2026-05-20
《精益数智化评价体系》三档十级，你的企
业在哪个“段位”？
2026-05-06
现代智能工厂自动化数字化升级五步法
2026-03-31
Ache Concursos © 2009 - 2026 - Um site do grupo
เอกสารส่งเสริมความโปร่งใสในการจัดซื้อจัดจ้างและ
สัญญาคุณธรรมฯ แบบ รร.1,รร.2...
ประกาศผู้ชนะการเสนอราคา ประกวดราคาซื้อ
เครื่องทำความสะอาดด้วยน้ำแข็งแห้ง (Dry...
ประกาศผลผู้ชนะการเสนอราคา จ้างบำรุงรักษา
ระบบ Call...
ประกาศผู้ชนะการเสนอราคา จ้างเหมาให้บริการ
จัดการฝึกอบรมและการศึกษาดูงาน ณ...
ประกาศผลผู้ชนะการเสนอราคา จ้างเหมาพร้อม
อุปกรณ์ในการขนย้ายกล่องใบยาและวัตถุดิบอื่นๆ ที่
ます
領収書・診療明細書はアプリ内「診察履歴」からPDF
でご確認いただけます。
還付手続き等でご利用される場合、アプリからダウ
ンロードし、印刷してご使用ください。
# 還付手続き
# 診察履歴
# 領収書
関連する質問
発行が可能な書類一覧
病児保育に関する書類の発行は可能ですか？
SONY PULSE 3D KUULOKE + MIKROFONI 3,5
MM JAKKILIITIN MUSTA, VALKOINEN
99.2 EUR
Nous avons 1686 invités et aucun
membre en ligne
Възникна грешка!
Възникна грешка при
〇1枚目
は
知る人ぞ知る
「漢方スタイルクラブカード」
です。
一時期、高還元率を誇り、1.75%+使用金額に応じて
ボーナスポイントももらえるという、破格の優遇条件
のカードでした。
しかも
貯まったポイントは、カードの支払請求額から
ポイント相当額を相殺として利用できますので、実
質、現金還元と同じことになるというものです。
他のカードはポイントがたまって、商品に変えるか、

==============================

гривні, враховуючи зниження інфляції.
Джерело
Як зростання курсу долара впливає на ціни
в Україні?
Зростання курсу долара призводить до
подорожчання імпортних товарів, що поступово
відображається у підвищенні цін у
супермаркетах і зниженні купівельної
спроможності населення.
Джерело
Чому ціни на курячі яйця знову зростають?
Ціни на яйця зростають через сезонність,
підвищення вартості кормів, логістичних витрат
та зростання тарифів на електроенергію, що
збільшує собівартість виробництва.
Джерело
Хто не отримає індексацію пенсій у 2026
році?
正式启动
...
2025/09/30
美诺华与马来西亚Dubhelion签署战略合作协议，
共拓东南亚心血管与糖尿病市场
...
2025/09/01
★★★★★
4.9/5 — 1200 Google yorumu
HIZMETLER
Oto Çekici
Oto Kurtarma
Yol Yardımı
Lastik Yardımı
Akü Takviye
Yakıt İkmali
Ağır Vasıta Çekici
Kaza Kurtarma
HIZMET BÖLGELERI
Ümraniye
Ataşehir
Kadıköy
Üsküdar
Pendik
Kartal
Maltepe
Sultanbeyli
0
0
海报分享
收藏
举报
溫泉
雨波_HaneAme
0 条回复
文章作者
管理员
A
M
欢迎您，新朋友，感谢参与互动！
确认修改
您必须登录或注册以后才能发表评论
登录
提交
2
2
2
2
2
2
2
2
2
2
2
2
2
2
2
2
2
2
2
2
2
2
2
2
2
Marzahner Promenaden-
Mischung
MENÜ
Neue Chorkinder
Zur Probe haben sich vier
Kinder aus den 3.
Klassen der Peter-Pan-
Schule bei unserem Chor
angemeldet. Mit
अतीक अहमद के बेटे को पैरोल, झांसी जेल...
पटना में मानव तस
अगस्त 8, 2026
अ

==============================

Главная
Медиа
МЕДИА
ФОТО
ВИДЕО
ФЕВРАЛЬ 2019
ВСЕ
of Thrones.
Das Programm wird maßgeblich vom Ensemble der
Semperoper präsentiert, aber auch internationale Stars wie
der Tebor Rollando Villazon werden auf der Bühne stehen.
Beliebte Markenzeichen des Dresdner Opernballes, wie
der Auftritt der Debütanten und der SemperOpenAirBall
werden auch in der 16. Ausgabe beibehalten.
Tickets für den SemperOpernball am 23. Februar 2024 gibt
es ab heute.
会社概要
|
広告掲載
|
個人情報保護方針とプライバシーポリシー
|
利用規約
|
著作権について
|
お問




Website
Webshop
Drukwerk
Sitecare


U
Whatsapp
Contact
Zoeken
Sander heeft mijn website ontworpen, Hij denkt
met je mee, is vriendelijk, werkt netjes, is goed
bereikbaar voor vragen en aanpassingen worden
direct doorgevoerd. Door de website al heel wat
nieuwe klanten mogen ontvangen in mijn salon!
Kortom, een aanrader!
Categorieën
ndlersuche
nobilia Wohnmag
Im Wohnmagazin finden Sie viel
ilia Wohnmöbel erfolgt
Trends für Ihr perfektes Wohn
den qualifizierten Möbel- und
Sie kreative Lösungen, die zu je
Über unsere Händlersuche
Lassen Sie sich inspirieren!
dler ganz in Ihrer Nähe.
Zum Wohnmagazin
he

==============================

WHAT YOU ARE ASKED TO DO - Wherever the word "ประกาศผลผ" appears in the records above, copy that line.

FINISHED TASK -
ประกาศผลผู้ชนะการเสนอราคา จ้างบำรุงรักษา
ประกาศผลผู้ชนะการเสนอราคา จ้างเหมาพร้อม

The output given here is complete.